This thing has HD color output...that's definitely not identical, but it's not
a bad thing. The audio output is also a modern signal path...we probably
wouldn't want it to be the same whiny/noisy output as the original at this
price. And, oddly, some people do what's called a "prosound mod" on original
GameBoys to clean it up a bit and obtain better frequency response, though I
think that's silly...I just embrace all the quirks and accept that it's how
GameBoy music sounds, if I wanted pristine I'd use my 24-bit 192KHz interface
on my computer that's like a million times more powerful.

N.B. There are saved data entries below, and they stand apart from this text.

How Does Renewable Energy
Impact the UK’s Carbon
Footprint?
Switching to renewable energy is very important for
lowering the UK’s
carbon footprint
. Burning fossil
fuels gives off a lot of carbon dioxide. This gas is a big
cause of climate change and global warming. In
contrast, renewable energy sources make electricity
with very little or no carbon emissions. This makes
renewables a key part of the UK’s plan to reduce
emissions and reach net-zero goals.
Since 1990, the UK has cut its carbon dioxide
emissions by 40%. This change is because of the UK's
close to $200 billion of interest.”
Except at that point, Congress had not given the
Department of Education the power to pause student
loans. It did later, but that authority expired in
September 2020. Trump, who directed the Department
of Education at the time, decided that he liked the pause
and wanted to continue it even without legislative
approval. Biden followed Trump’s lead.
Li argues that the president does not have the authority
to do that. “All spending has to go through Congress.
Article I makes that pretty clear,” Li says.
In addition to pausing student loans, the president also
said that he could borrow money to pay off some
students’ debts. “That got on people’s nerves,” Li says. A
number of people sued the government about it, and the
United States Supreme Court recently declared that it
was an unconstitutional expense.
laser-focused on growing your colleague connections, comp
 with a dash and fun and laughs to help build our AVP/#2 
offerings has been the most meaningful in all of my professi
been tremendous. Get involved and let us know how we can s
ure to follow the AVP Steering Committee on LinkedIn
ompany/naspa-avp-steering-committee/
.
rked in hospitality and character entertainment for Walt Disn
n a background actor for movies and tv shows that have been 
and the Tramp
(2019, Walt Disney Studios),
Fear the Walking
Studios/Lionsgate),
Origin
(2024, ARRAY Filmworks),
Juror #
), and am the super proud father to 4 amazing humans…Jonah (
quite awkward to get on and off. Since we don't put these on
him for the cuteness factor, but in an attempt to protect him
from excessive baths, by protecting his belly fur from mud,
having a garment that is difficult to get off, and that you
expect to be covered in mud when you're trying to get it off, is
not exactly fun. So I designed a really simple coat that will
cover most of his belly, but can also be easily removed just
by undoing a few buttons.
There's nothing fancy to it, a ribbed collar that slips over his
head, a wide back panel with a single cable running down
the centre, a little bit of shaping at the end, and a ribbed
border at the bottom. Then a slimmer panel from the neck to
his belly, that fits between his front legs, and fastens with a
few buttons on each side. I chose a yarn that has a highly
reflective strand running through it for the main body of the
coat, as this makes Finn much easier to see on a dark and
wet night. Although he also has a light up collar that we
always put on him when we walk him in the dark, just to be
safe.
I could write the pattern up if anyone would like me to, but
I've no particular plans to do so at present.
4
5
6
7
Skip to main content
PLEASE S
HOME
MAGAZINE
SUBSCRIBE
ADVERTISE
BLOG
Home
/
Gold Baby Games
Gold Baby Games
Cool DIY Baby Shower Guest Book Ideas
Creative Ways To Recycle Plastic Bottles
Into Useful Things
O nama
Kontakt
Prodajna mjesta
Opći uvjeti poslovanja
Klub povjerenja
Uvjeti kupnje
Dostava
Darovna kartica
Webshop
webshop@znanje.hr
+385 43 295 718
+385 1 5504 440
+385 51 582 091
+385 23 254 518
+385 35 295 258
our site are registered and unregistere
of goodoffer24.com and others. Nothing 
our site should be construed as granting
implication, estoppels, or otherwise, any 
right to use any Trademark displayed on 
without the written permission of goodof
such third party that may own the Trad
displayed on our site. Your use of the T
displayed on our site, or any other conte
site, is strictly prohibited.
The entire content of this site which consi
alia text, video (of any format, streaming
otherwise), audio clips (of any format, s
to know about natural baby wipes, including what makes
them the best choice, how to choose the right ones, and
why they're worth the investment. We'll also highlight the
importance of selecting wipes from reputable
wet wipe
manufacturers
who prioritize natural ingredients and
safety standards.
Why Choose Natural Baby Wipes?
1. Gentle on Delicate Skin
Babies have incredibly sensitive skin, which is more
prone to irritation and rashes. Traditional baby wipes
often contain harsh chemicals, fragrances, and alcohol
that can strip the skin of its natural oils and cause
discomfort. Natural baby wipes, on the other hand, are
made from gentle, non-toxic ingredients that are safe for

I think the cool thing about projects like this (and I'm excited about several
of them) is that we get devices that we don't worry about dying, that remind
us strongly of the ones we grew up with or enjoy tinkering with because of
their limitations. Even if they aren't identical. If you really want
identical, just buy a GameBoy. You can get original ones in good working
condition for cheaper than this (though you might have to go through a few to
get one that's actually in good working condition without screen problems...I
bought like five on eBay to end up with two in mostly good shape, but the one
with the best screen has also developed dead vertical lines since I've had it,
but total spent was probably less than $200, including shipping).

------
swalls
Oh man, this looks great. I've been wanting a system that you can program
close to the metal like this.

That being said, I think this will be just for the programmer enthusiasts,
$200 is a pretty hefty price for consumers considering you can make a Pi that
can emulate a lot of retro consoles for cheap. Understandably expensive,
though, given what this is.

------
NetOpWibby
The hardware looks incredible.